Uno de nuestros principales defectos es la terquedad. He conocido a personas que no han logrado nada en la vida porque creen tener la razón siempre y piensan que se la saben todas, no aceptan consejos y piensan que esán en lo correcto y los vamos a ver de fracaso en fracaso.
También he conocido a muchas personas que han sido dóciles, han aceptado sus errores, se han corregido, han aprendido, han reconocido que no sabían, se dejaron enseñar y hoy son personas de éxito.
Ante Dios debemos de ser dóciles y dejarnos enseñar por Él, ya que Él nos creó, sabe lo que nos conviene, conoce nuestros corazones. Creó todo cuanto existe, el firmamento, el Sol y las estrellas, pienso que tiene más sabiduría que todos nosotros juntos.

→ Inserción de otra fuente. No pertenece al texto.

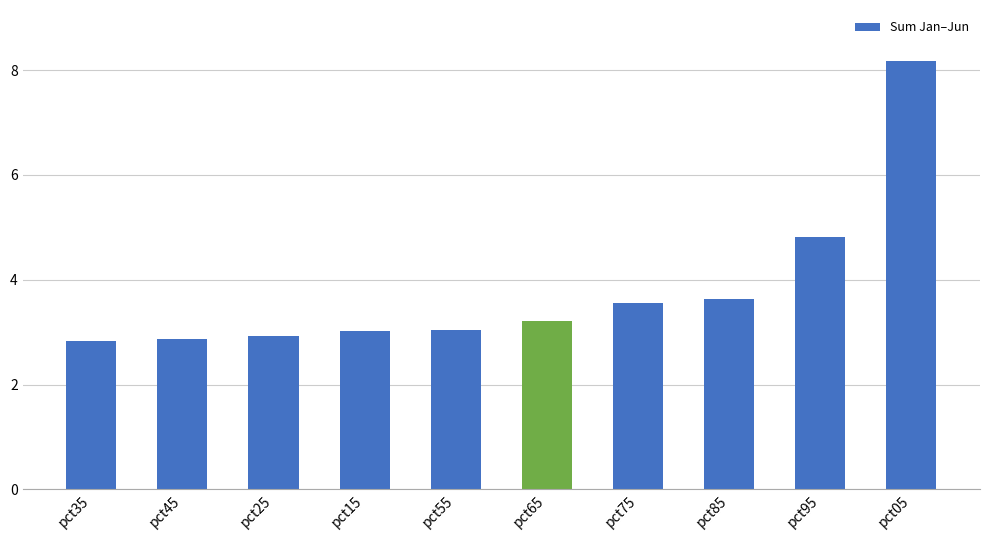

Approximately how many times larger is the value at pct35 compared to pct45?

1.0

Hace uno años atrás conocí a una persona que pulía esmeraldas y un día me llevó a su taller y me mostró cómo tallaba de una piedra tosca, quedando una esmeralda muy fina, con mucho brillo y de mucho valor, de igual manera el Señor quiere de nosotros que seamos con mucho brillo y de mucho valor, pero para esto tenemos que ser dóciles y permitir que nos enseñe, ponernos en sus manos y que nos pula todo lo malo que tengamos y reconocer su sabiduría y que frente a Él o en sus manos somos de barro e insignificantes.
Vemos por ejemplo la docilidad (humildad) de sus discípulos que habían caminado con Jesucristo le dijeron, "Señor, enséñanos a orar". El Maestro les había enseñado muchas cosas pero en ese momento reconocieron que les faltaba mucho y dependían de Él, que les ayudara; qué importante para nosotros pedirle a nuestro Creador que nos enseñe y nos ayude a tomar una decisión, ser humildes ante su presencia y reconocer que dependemos totalmente de Él.